-------- AUSGANGSTEXT

DAS ICH – MEIN DASEIN ALS GESCHENK
Meine Orientierung in der Welt beginnt notwendigerweise dort, wo ich bin. Ein Stern mit der Aufschrift „Sie sind hier!“ bezeichnet oft unsren Platz auf dem großen Orientierungsschild mit Landkarte beim Eingang zu einer Wanderregion. Ebenso ist der Umstand, dass ich „hier bin“ in dieser Welt, die grundlegende Tatsache, mit der meine Orientierung beginnen muss. Ich kann keinen andren Ausgangspunkt finden als diesen sehr persönlichen, weil es keinen andren gibt. Aber es hat weitreichende Folgen, dass ich diese grundlegende Einsicht auf zwei verschiedene Weisen ausdrücken kann: „Ich bin da“ oder „Es gibt mich“. Die Unterscheidung zwischen „Ich bin da“ und „Es gibt mich“ kann viel dazu beitragen, unsren Platz im Gesamtbild zu finden.
Mit dem Satz „Ich bin da“ bestätige ich natürlich, dass meine Existenz eine gegebene Tatsache ist, aber ich drücke dies in der 1. Person Einzahl als meine unbestreitbare Erfahrung aus. Diese Erfahrung abzustreiten, hieße sie zu bestätigen, denn wenn ich nicht existierte, könnte ich meine Existenz nicht leugnen. So wird meine Existenz also notwendigerweise zum zentralen Ausgangspunkt, um mich in der Welt* zu orientieren. Ich bin freilich nur für mich selber Mittelpunkt der Welt.
Aber dies kann leicht dazu verleiten, den Mittelpunkt meiner Welt für den absoluten Mittelpunkt der Welt schlechthin zu halten. Wenn das passiert, fange ich an, mir alles andre so vorzustellen, als würde es sich um mein kleines Ich drehen. Meine ganze Mitwelt, der ich angehöre, wird dann zu meiner bloßen Umgebung: Wenn aber ein „Ich“ alles auf sich selbst bezieht, bleibt es in sich selbst stecken.
Die zweite Ausdrucksweise für die Einsicht, dass ich existiere – „Es gibt mich“ – wird in der 3. Person Einzahl formuliert. Dieser grammatische Unterschied ist tiefgreifend: Die Betonung dieser neuen Formulierung liegt nicht mehr auf meinem Ich, sondern auf dem Es, das mich mir selber und der Welt gibt – schenkt. Mit dem Satz „Es gibt mich“ stelle ich diesen Sachverhalt fest, als ob ich ein außenstehender Betrachter wäre. Das vermindert die Gefahr, mich zum Mittelpunkt zu machen und in mir selber steckenzubleiben. Außer mir gibt es noch unzählig viel andres. Und am Gegebensein erkenne ich mein Dasein als Geschenk, als Geschenk des Universums. Ich sehe mich eingebettet in ein Geben und Nehmen, und meine Umwelt“ wird dadurch zur Mitwelt* – zu einem Netzwerk* von Beziehungen, das alles mit allem verbindet. Diese Art, mich selbst zu verstehen, ermöglicht die gesunde Entwicklung des „Ich-Selbst“.

----------------
-------- BEREITGESTELLTE DATEN

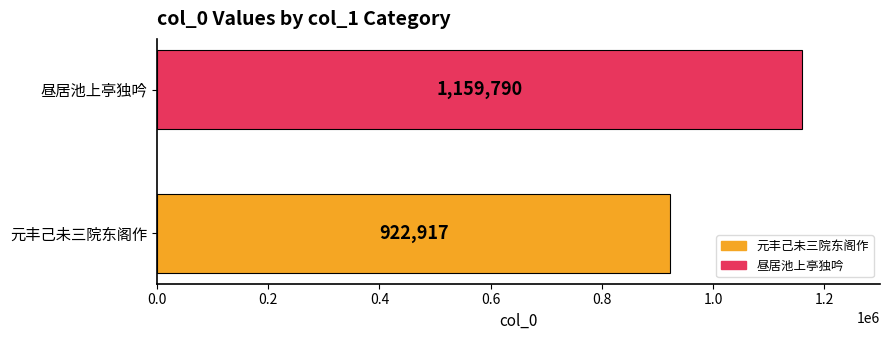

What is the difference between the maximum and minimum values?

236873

----------------

IHRE AUFGABEN:
1/ Nennen Sie alle Wörter, die im Ausgangstext mit einem Sternchen gekennzeichnet sind.
2/ Geben Sie für jede der folgenden Aussagen an, ob sie mit dem Ausgangstext übereinstimmt, und belegen Sie Ihre Antwort mit einem wörtlichen Zitat aus dem Ausgangstext.
(a) Der Satz „Es gibt mich“ wird in der 1. Person Einzahl formuliert.
(b) Auf dem Orientierungsschild beim Eingang zu einer Wanderregion bezeichnet oft ein Stern mit der Aufschrift „Sie sind hier!“ unseren Platz.
(c) Ich bin für alle Menschen der Mittelpunkt der Welt.
3/ Als wessen Geschenk erkenne ich laut dem Ausgangstext mein Dasein?

GELÖSTE AUFGABEN:
1/ Welt, Mitwelt, Netzwerk

2/
(a) Nein: „Die zweite Ausdrucksweise für die Einsicht, dass ich existiere – „Es gibt mich“ – wird in der 3. Person Einzahl formuliert.“
(b) Ja: „Ein Stern mit der Aufschrift „Sie sind hier!“ bezeichnet oft unsren Platz auf dem großen Orientierungsschild mit Landkarte beim Eingang zu einer Wanderregion.“
(c) Nein: „Ich bin freilich nur für mich selber Mittelpunkt der Welt.“

3/ Als Geschenk des Universums.